Lübeck, 17. September 2026
Anlässlich der Kranzniederlegung im Namen des Deutschen Bundestages durch Bundestagsvizepräsident Bodo Ramelow zum Gedenken an die Opfer des rassistischen Brandanschlags 1996 in Lübeck bleibt die Forderung nach einer umfassenden juristischen Aufklärung der Tat weiterhin aktuell. 30 Jahre nach dem Anschlag darf die Erinnerung nicht ohne Konsequenzen bleiben.
Am 18. Januar 1996 starben beim Brandanschlag auf eine Unterkunft für Geflüchtete in der Lübecker Hafenstraße zehn Menschen, 39 weitere wurden verletzt. Bis heute ist die Tat strafrechtlich nicht aufgeklärt.
Die Kranzniederlegung durch Bundestagsvizepräsident Bodo Ramelow am 16.09.2026 ist ein wichtiges Zeichen des Erinnerns. Doch Gedenken allein reicht nicht. Wer der Opfer gedenkt, muss sich auch der Frage nach Aufklärung und Verantwortung stellen.
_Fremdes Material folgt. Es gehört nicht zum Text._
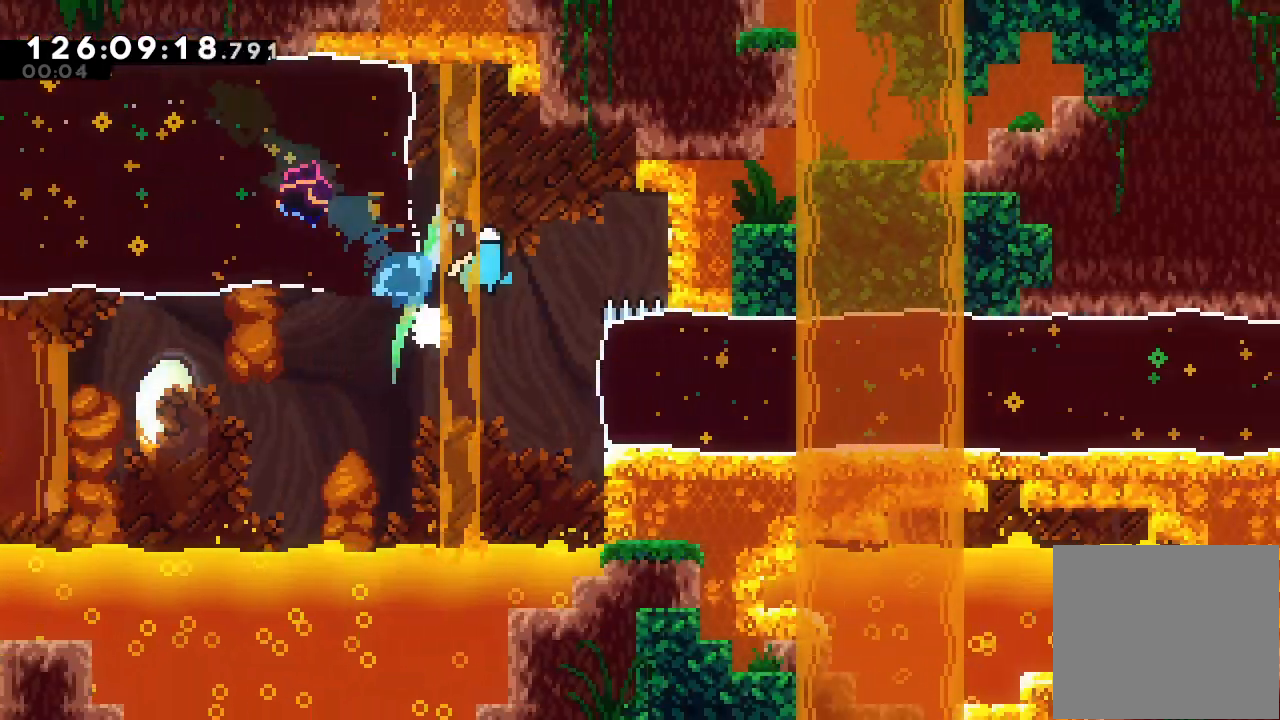
{"keys": ["right"], "events": [[167, "d", "up"], [267, "left", "down"], [400, "left", "up"], [467, "right", "down"]]}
Jana Schneider von der Initiative Hafenstraße 96 fordert: „Es braucht endlich eine ernsthafte Neubewertung der bisherigen Ermittlungen. Der Staat darf sich nicht mit dem ehrenamtlich organisieren Gedenken an die Opfer zufriedengeben, während zeitgleich die strafrechtliche Verantwortung für die Tat ungeklärt bleibt. Wir fordern deshalb, die Möglichkeiten einer Übernahme der Ermittlungen durch den Generalbundesanwalt zu prüfen“
Mit dem Brandanschlag von Lübeck endete das Leid nicht. Für Überlebende, Angehörige und weitere Betroffene wirken die Folgen der Tat bis heute fort. Dies zeigt sich eindrucksvoll in einem Brief, den die Überlebende Kate Davidson anlässlich der Kranzniederlegung formuliert hat:
„We survived the fire, but we did not walk away from it.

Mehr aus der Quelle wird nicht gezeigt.